Ban Share Buybacks

American corporations are simply raking in profits. Some are so bloated and cash-rich they literally can’t figure out what to do with it all. Apple, for instance, is sitting on nearly a quarter of a trillion dollars — and that’s down a bit from earlier this year. Microsoft and Google, meanwhile, were sitting on “only” $132 billion and $63 billion respectively (as of March this year).

However, American corporations in general are taking those profits and kicking them out to shareholders, mainly in the form of share buybacks. These are when a corporation uses profits, cash, or borrowed money to buy its own stock, thus increasing its price and the wealth of its shareholders. (Big Tech is doing this as well, just not fast enough to draw down their dragon hoards.) As a new joint report from the Roosevelt Institute and the National Employment Law Project by Katy Milani and Irene Tung shows, from 2015 to 2017 corporations spent nearly 60 percent of their net profits on buybacks.

This practice should be banned immediately, as it was before the Reagan administration.

The most immediately objectionable consequence of share buybacks is they come at the expense of wages. Milani and Tung calculate that if buybacks spending had been funneled into wage increases, McDonald’s employees could get a raise of $4,000; those at Starbucks could get $8,000; and those at Lowes, Home Depot, and CVS could get an eye-popping $18,000.
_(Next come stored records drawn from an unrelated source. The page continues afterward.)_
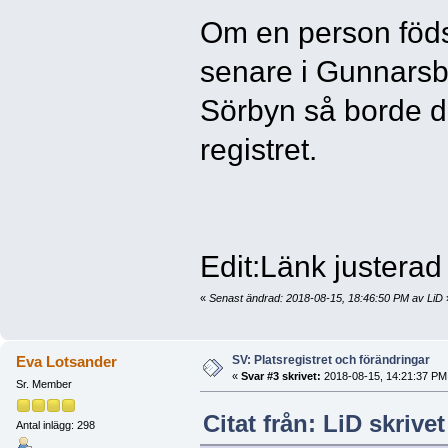
Om en person föds
senare i Gunnarsbyn
Sörbyn så borde det
registret.
Edit:Länk justerad
«
Senast ändrad: 2018-08-15, 18:46:50 PM av LiD
SV: Platsregistret och förändringar
Eva Lotsander
«
Svar #3 skrivet:
2018-08-15, 14:21:37 PM
Sr. Member
Citat från: LiD skrive
Antal inlägg: 298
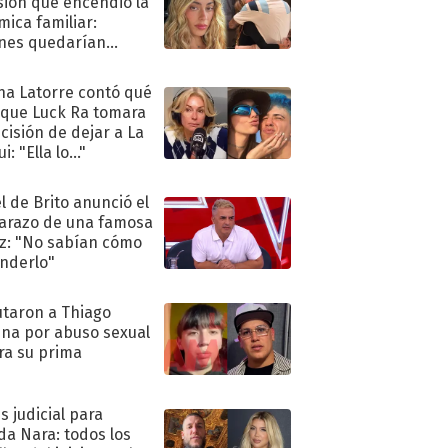
sión que encendió la
mica familiar:
nes quedarían
ra de su boda
na Latorre contó qué
 que Luck Ra tomara
ecisión de dejar a La
i: "Ella lo..."
l de Brito anunció el
razo de una famosa
iz: "No sabían cómo
nderlo"
taron a Thiago
na por abuso sexual
ra su prima
s judicial para
a Nara: todos los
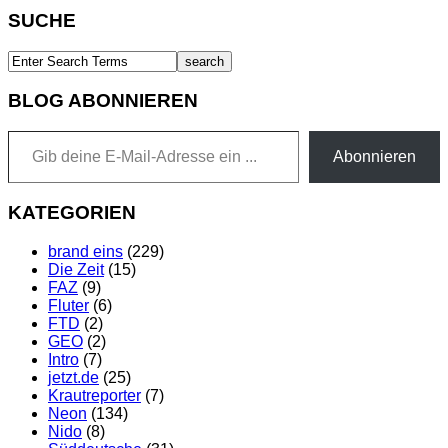
SUCHE
BLOG ABONNIEREN
Gib deine E-Mail-Adresse ein ...
Abonnieren
KATEGORIEN
brand eins
(229)
Die Zeit
(15)
FAZ
(9)
Fluter
(6)
FTD
(2)
GEO
(2)
Intro
(7)
jetzt.de
(25)
Krautreporter
(7)
Neon
(134)
Nido
(8)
Some economists are skeptical of this reasoning, arguing that wages are set according to labor market conditions. But if you set aside free market dogmatism, it is beyond obvious that this sort of behavior is coming at workers’ expense. Wall Street bloodsuckers are not at all subtle about it, screaming bloody murder and tanking stocks every time a public company proposes paying workers instead of shareholders.